Il faut également faire remarquer l’admirable présentation pédagogique de l’ouvrage, qui s’ouvre par une présentation synthétique du voyage-type en Egypte au XIXe siècle et s’achève par des notices bio-bibliographiques de chacun des voyageurs cité ici — notices très complètes, originales, centrées autour des raisons qui justifient la présence du personnage dans cet ouvrage ; notices qui seront un formidable outil pour tous ceux qui entreprendront de travailler sur le voyage en Egypte à l’avenir. Quant aux extraits eux-mêmes, composés de textes de deux à dix pages, ils sont systématiquement précédés d’une petite notice permettant de les contextualiser dans l’époque où ils furent écrits, dans le livre dont ils proviennent et enfin dans la logique même de l’anthologie. Celle-ci se subdivise en effet en trois grandes parties : la première présente les «itinéraires» des voyageurs (textes sur Alexandrie et le Delta, Le Caire et Héliopolis, Guizeh et Sakkara, Port-Saïd, Ismaïlia et Suez, le Nil, l’ancienne Thèbes, la Nubie, le Sinaï, le désert arabique, le désert libyque et ses oasis) ; la seconde comprend les observations que ceux-ci ont faites à l’occasion de leurs «rencontres» (sur les différents groupes ethniques, les fellahs, les esclaves, la vie quotidienne, les fêtes, rites et croyances, les religions, le harem et les almées) ; la troisième enfin regroupe les notations concernant la «modernité» de l’Egypte (de la figure de Méhémet-Ali aux textes des saint-simoniens français en Egypte, de l’expression du sentiment de la fin de l’Orient authentique à l’indignation face à l’exploitation du peuple égyptien, de l’évolution des paysages aux rapports avec l’Occident en général et aux progrès de l’occupation anglaise en particulier).
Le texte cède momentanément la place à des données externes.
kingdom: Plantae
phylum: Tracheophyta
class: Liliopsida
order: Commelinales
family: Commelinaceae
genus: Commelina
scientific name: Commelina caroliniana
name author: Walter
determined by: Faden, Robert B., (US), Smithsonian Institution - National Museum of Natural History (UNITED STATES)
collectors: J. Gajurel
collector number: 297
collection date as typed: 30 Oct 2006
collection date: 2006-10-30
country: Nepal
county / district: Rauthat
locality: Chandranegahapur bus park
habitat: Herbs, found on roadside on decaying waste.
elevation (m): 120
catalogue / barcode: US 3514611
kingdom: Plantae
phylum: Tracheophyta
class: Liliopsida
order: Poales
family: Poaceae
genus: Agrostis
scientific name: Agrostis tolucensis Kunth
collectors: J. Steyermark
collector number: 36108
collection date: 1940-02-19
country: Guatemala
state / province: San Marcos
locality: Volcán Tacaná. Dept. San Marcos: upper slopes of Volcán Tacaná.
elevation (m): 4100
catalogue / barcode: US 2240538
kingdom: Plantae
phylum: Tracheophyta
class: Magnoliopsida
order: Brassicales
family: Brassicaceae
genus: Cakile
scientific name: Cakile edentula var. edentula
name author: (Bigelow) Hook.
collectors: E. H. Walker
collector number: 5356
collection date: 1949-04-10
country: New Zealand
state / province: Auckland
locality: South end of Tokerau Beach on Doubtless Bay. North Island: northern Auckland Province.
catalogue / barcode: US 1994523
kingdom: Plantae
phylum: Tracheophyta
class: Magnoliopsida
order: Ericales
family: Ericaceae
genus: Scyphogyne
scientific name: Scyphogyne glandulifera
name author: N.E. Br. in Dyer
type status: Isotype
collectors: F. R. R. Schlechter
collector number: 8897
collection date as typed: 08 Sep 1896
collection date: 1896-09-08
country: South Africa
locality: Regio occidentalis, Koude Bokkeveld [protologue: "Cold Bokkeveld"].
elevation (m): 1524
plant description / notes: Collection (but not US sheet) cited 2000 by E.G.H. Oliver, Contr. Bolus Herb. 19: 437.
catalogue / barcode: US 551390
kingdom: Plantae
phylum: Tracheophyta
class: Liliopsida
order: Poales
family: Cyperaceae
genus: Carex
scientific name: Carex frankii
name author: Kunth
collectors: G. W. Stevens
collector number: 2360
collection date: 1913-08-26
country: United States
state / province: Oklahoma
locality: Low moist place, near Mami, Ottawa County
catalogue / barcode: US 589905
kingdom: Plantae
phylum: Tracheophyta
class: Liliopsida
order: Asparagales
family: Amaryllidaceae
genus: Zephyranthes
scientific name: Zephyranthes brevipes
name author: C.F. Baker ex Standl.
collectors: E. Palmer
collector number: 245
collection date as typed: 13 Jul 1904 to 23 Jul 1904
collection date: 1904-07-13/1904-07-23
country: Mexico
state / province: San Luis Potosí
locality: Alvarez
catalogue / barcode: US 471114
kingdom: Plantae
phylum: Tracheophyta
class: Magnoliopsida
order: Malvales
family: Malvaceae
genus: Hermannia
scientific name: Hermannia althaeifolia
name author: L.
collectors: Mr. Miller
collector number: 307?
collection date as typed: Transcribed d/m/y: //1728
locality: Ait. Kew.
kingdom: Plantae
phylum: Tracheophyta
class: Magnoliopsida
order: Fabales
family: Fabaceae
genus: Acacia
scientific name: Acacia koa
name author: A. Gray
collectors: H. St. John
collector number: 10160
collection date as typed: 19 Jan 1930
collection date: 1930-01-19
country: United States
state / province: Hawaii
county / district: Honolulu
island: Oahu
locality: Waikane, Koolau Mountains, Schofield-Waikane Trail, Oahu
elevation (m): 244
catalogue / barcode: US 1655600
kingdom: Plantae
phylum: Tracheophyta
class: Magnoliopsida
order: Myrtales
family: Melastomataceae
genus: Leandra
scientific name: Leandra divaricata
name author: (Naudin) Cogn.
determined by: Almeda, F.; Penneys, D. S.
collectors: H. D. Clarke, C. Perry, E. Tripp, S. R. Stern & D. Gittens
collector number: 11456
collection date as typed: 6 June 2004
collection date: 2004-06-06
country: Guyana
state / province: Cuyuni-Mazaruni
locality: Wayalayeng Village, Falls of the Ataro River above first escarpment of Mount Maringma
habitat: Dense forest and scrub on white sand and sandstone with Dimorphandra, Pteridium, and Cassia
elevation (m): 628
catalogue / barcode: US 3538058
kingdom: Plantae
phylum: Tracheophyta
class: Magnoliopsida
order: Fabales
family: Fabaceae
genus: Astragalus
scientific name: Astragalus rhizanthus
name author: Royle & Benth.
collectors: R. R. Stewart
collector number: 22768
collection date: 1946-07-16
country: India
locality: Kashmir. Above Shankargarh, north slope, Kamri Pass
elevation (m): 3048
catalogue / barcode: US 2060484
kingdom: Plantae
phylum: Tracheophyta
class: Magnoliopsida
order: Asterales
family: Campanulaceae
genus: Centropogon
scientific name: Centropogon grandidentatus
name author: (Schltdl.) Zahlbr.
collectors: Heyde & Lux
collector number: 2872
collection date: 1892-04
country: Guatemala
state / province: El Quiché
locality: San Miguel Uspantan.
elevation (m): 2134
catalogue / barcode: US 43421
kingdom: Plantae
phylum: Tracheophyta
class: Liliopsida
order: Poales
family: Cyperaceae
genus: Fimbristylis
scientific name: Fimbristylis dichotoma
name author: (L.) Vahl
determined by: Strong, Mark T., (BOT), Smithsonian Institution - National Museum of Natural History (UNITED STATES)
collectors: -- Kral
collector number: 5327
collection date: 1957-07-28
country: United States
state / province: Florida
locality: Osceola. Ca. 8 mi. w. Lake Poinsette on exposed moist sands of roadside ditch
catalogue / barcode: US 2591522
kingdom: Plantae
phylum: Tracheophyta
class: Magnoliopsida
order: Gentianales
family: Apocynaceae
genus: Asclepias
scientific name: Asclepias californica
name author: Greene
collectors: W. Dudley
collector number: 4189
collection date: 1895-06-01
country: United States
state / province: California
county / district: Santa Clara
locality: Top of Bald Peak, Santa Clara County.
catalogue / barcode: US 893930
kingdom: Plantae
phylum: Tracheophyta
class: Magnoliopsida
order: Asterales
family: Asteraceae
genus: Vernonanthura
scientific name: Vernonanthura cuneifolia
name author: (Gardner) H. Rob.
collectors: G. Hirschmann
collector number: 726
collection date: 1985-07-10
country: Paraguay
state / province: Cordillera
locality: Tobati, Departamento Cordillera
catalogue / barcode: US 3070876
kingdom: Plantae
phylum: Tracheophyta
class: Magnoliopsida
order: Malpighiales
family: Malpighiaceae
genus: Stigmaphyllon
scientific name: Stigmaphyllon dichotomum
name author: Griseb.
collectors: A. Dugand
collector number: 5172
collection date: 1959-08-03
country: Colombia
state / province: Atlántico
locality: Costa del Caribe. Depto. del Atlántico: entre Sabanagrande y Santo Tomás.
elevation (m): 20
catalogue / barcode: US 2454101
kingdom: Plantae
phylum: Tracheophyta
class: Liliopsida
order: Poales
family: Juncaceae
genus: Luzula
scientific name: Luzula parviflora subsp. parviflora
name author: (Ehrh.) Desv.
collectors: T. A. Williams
Au total, on suit les préoccupations de tous ces voyageurs, non seulement dans leur unité — que de sentiments communs, ainsi que le relève Sarga Moussa dans son introduction ! —, mais surtout dans leur diversité : diversité d’appréciation parfois, diversité d’écriture surtout, qui donne toute sa saveur à cette anthologie. On suit également l’évolution de l’image de l’Egypte en Occident tout au long du XIXe siècle, qu’on aurait envie de résumer par la figure du Pharaon : cette Egypte est d’abord l’antique terre de Pharaons de mieux en mieux connus (ici, le lecteur curieux trouvera notamment des textes d’authentiques égyptologues, à commencer par Champollion) ; elle est ensuite la terre du Pharaon moderne Méhémet-Ali qui, à l’instar des anciens maîtres de l’Egypte, affame son peuple en même temps qu’il modernise son pays ; elle est enfin la terre de celui que Blanche Lee Childe nomme le «véritable pharaon de l’Egypte moderne, le sieur Thomas Cook», l’inventeur des voyages organisés. De fait, des savants de l’expédition d’Egypte aux touristes de la Belle Epoque, cette anthologie est aussi une belle leçon d’histoire du voyage au XIXe siècle.